Et pourtant, malgré une consommation excessive de viande tout au long de l’année, nous persistons à vouloir en acheter davantage pour une seule journée, quitte à vendre la dignité pour un os rôti.

Les scènes dans les souks flirtent avec le burlesque et le tragique : Une patte de mouton se négocie plus cher qu’un mouton entier l’année précédente. Le crâne devient un trophée, la panse un luxe, le gras une monnaie.

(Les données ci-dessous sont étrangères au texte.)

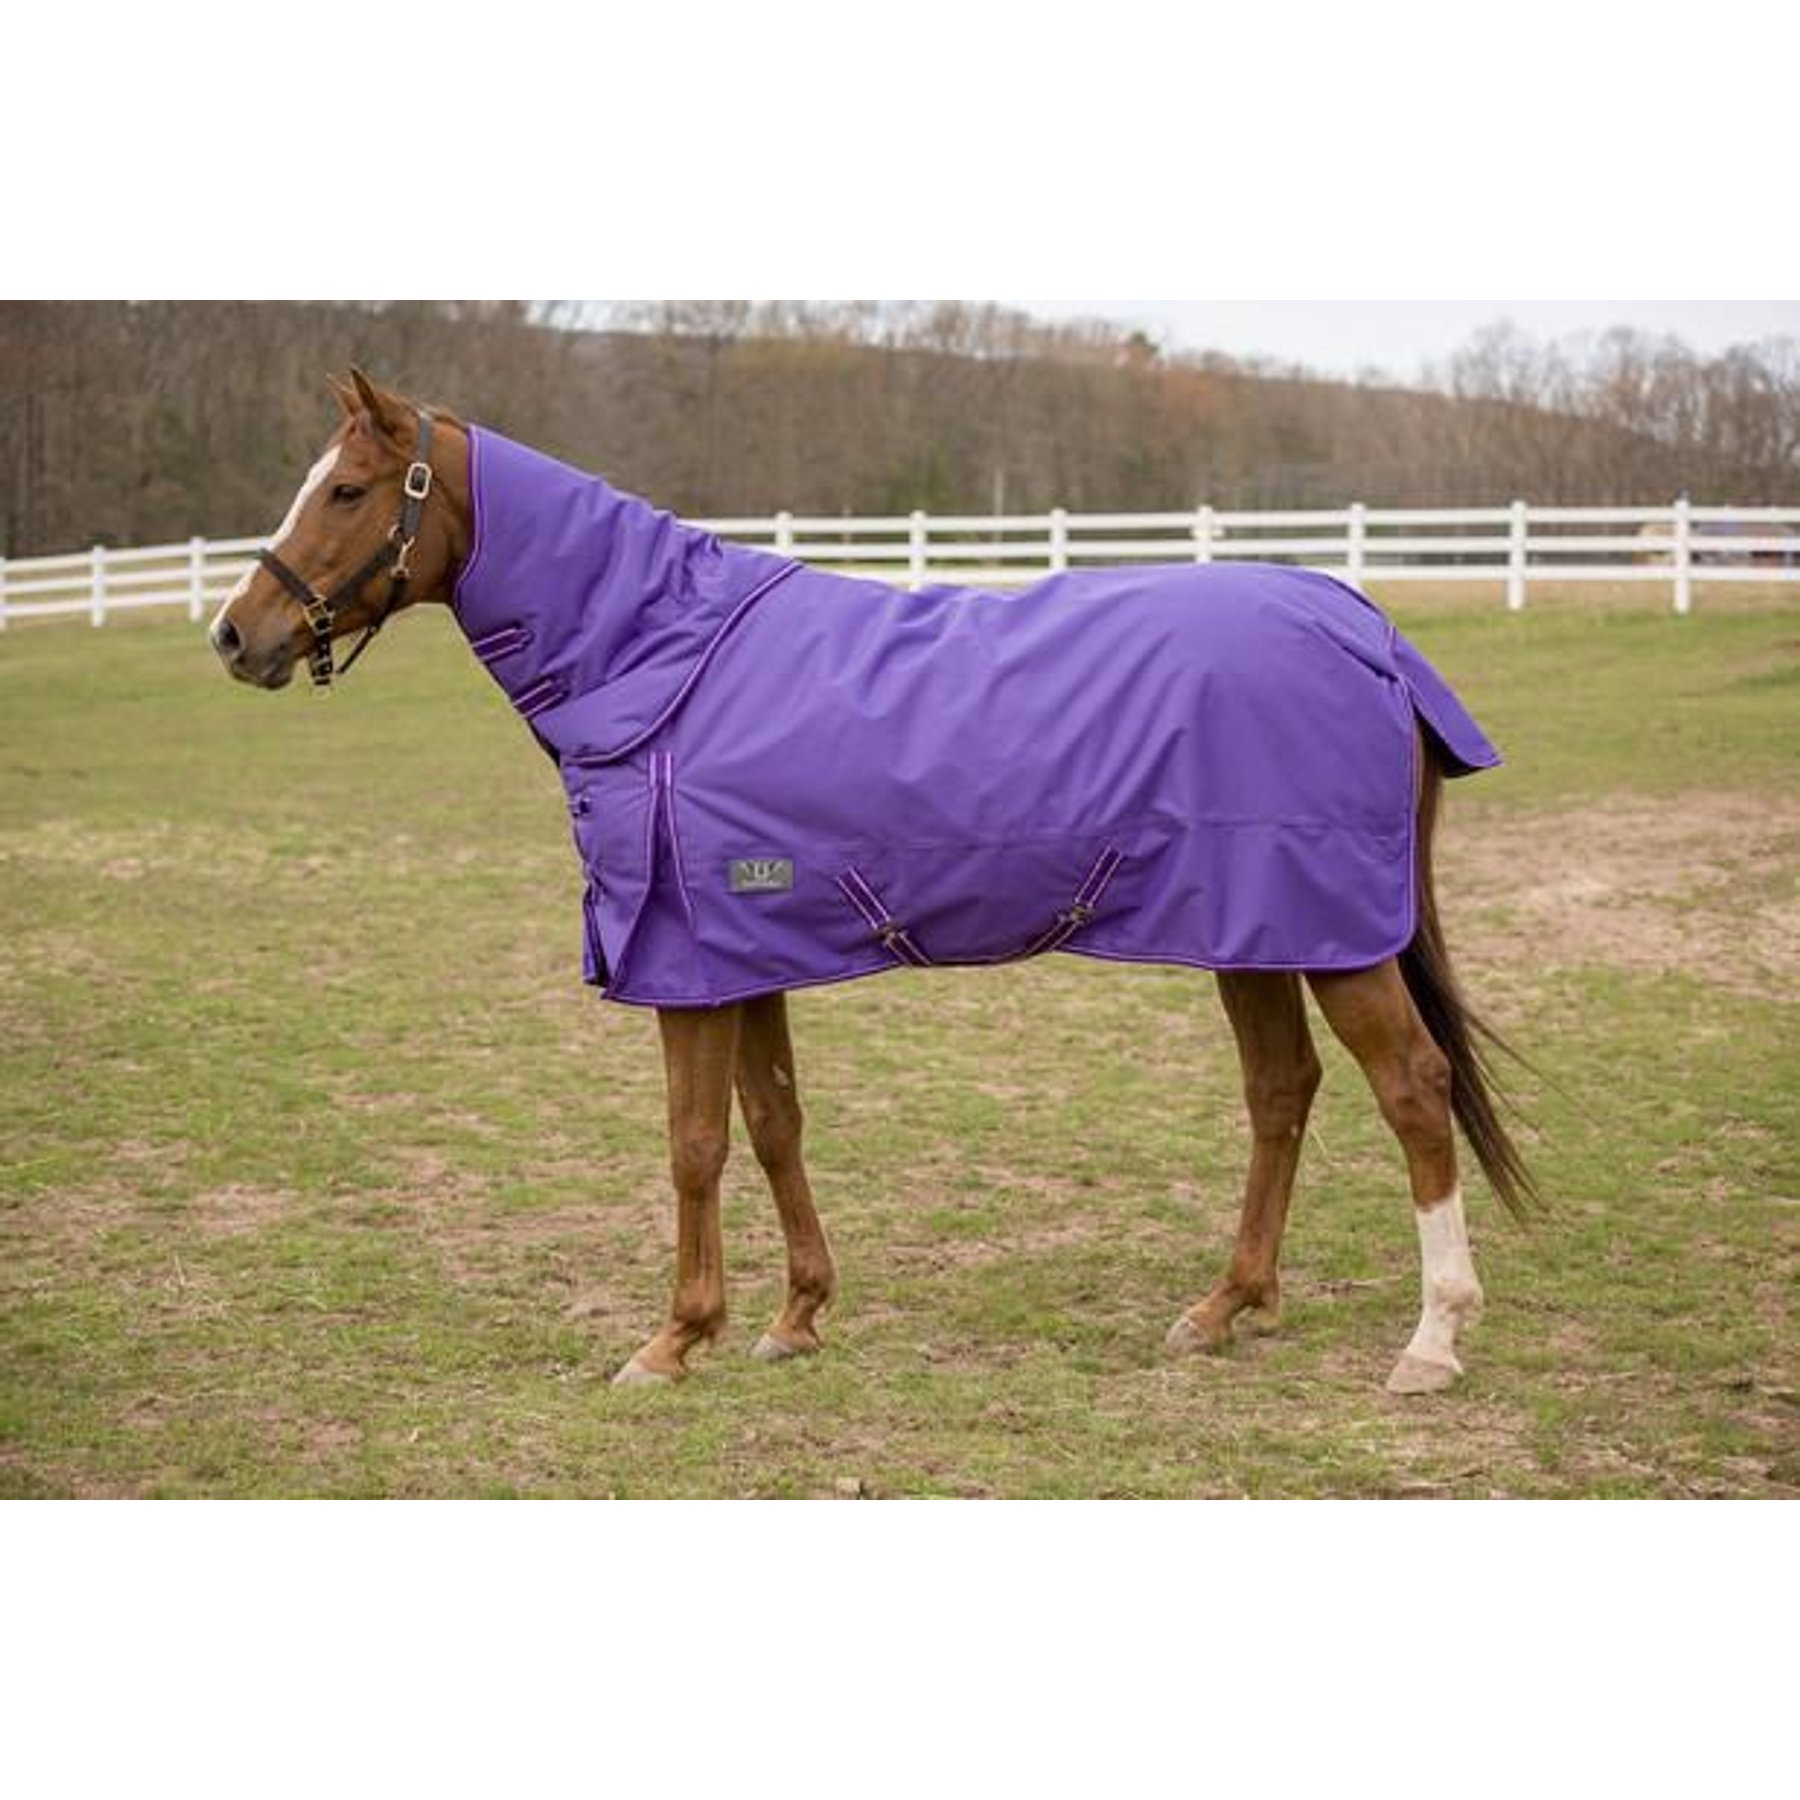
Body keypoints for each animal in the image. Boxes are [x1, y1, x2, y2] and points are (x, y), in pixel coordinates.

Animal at [209, 368, 1534, 1395]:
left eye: (346, 490)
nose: (235, 635)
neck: (661, 661)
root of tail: (1368, 630)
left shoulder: (684, 968)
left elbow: (694, 1144)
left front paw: (672, 1340)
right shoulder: (741, 952)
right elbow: (773, 1123)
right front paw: (794, 1318)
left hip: (1334, 936)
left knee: (1411, 1090)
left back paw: (1431, 1342)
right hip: (1258, 931)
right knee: (1280, 1093)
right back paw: (1227, 1308)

Mais derrière cette frénésie carnivore se cache une misère plus grande : celle de la peur du regard social.
Ce n’est pas Dieu que l’on honore par ces achats absurdes, c’est l’ego, le qu’en-dira-t-on, l’illusion d’appartenance à une norme qu’on ne comprend même plus. Ceux qui ne peuvent pas se permettre une bête entière sont aujourd’hui condamnés à l’humiliation muette ou à l’achat d’ersatz, pour ne pas être exclus du banquet collectif. Mais n’est-ce pas justement le moment de rompre avec ce cercle vicieux ?

À défaut de sacrifier un mouton, sacrifions notre hypocrisie, notre gloutonnerie sociale, notre adoration malsaine du paraître. Car le véritable Aïd n’est pas un festin. C’est un acte intérieur. Un moment d’élévation, de purification, de solidarité. Un Aïd sans mouton est possible. Mais un Aïd sans cœur ? Voilà le vrai drame.

Alors que dirons-nous à nos enfants dans vingt ans ? Que nous avons mangé des « raclures de mouton » pendant que nos voisins crevaient de faim ? Que nous avons sacrifié l’esprit pour sauver l’emballage ? Non. Il est temps de dire : Assez.

Cet Aïd n’est pas une fête. C’est un symptôme. Un symptôme de notre confusion, de notre décadence silencieuse, de notre abdication collective devant le consumérisme.

Et pourtant, il suffit de peu : manger moins, penser plus. Partager plus, s’exhiber moins.
Car l’Aïd ne se mesure pas à la quantité de viande grillée. Mais à la qualité de notre compassion, à la justesse de notre modération, et à la sincérité de notre foi.